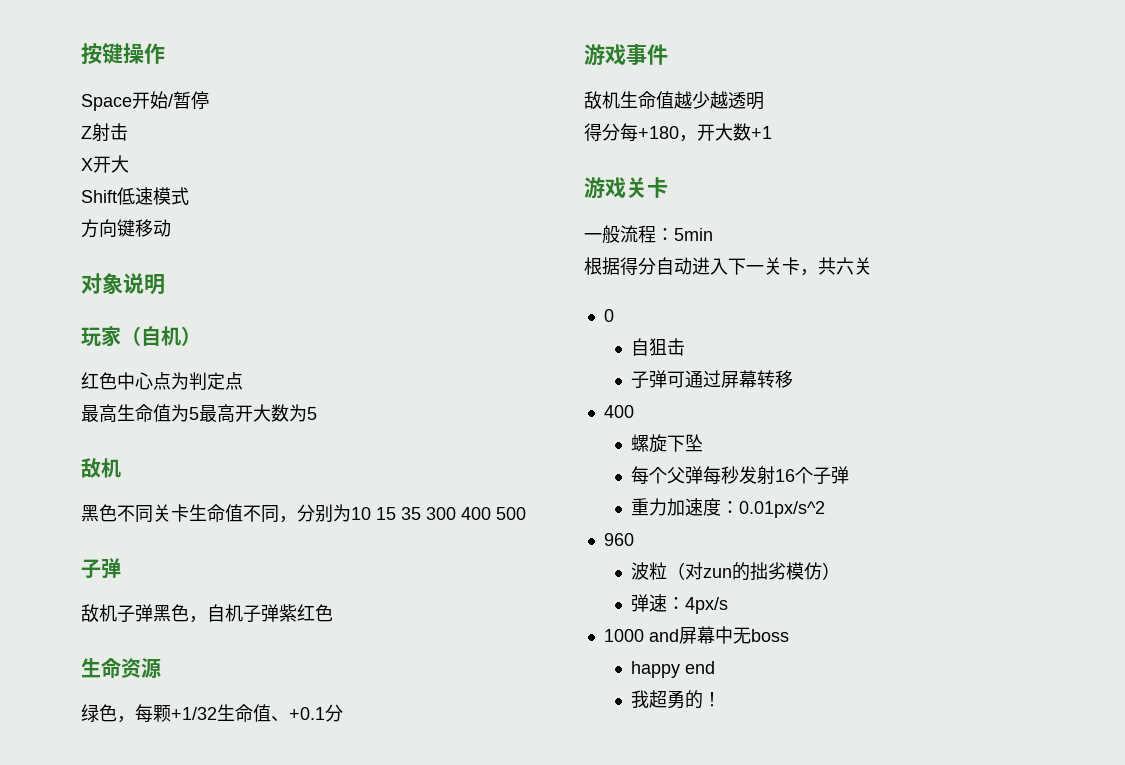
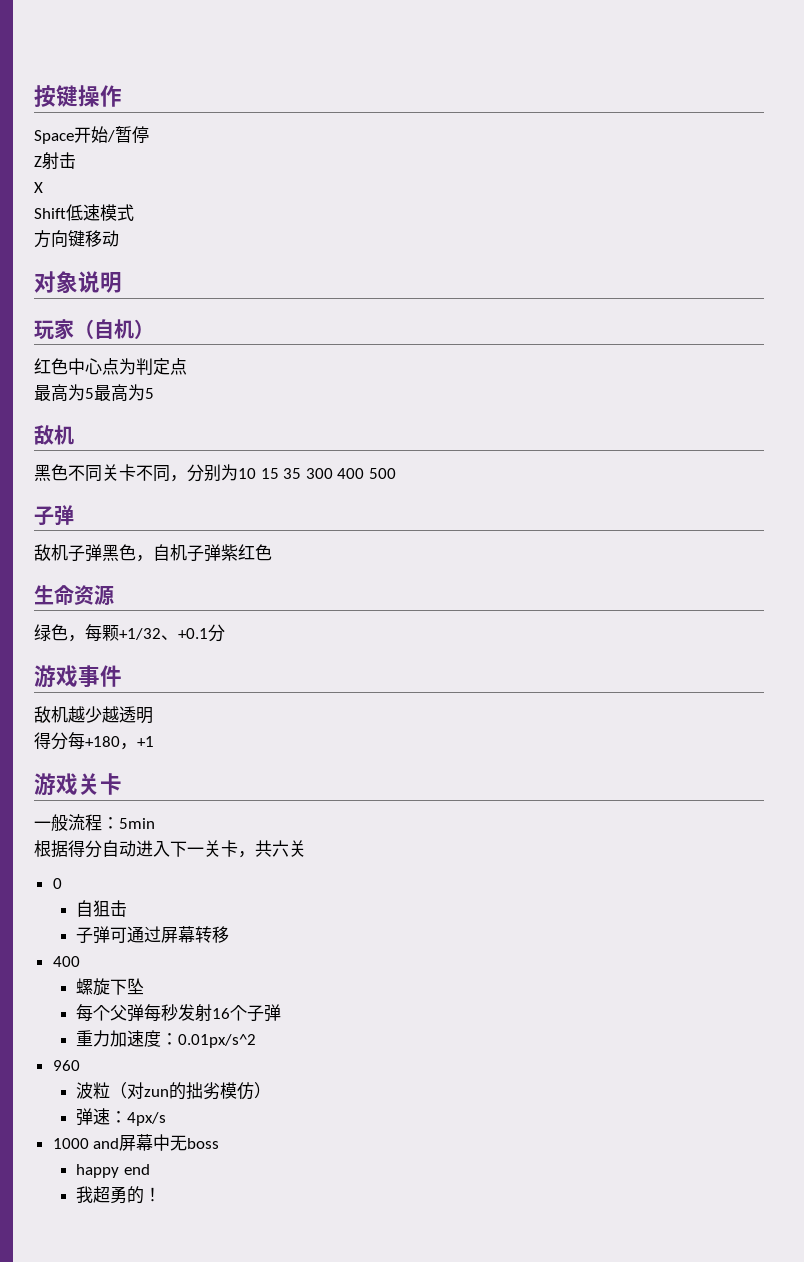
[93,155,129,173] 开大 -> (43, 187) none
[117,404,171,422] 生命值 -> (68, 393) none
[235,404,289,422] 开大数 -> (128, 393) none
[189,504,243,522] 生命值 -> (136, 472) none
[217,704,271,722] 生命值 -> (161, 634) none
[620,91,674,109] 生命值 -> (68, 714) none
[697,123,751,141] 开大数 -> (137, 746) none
---
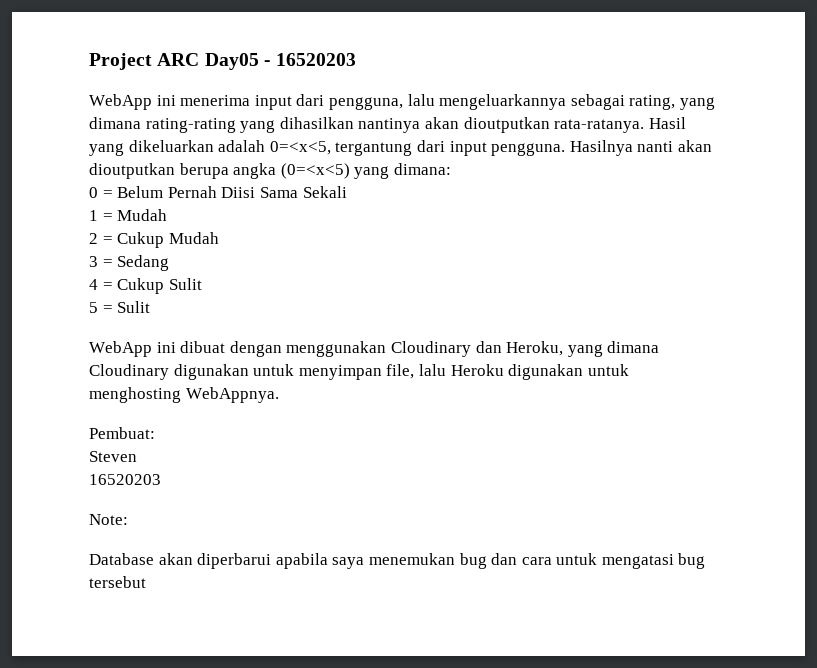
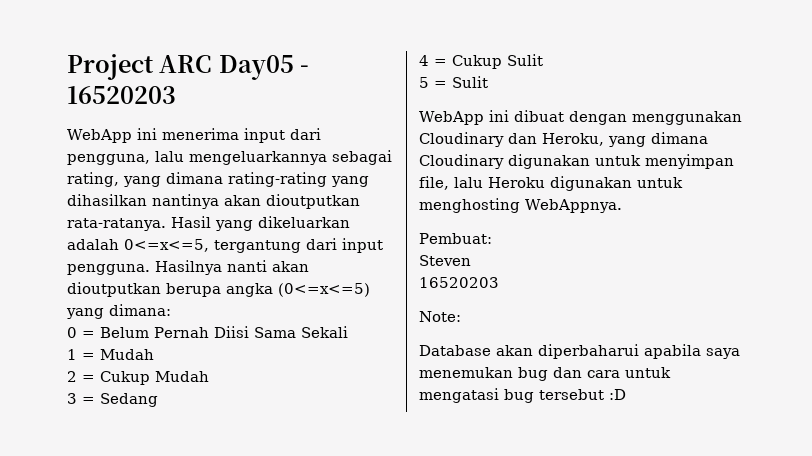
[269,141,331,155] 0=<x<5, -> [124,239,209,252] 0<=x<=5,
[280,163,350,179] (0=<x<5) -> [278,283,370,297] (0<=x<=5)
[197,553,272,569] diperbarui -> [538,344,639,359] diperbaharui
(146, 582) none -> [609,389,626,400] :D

_Required work_. Output the lines of the records above exactly as they appear, from the line containing "[280,163,350,179] (0=<x<5) ->" through the line containing "(146, 582) none -> [609,389,626,400] :D".

_Expected output_.
[280,163,350,179] (0=<x<5) -> [278,283,370,297] (0<=x<=5)
[197,553,272,569] diperbarui -> [538,344,639,359] diperbaharui
(146, 582) none -> [609,389,626,400] :D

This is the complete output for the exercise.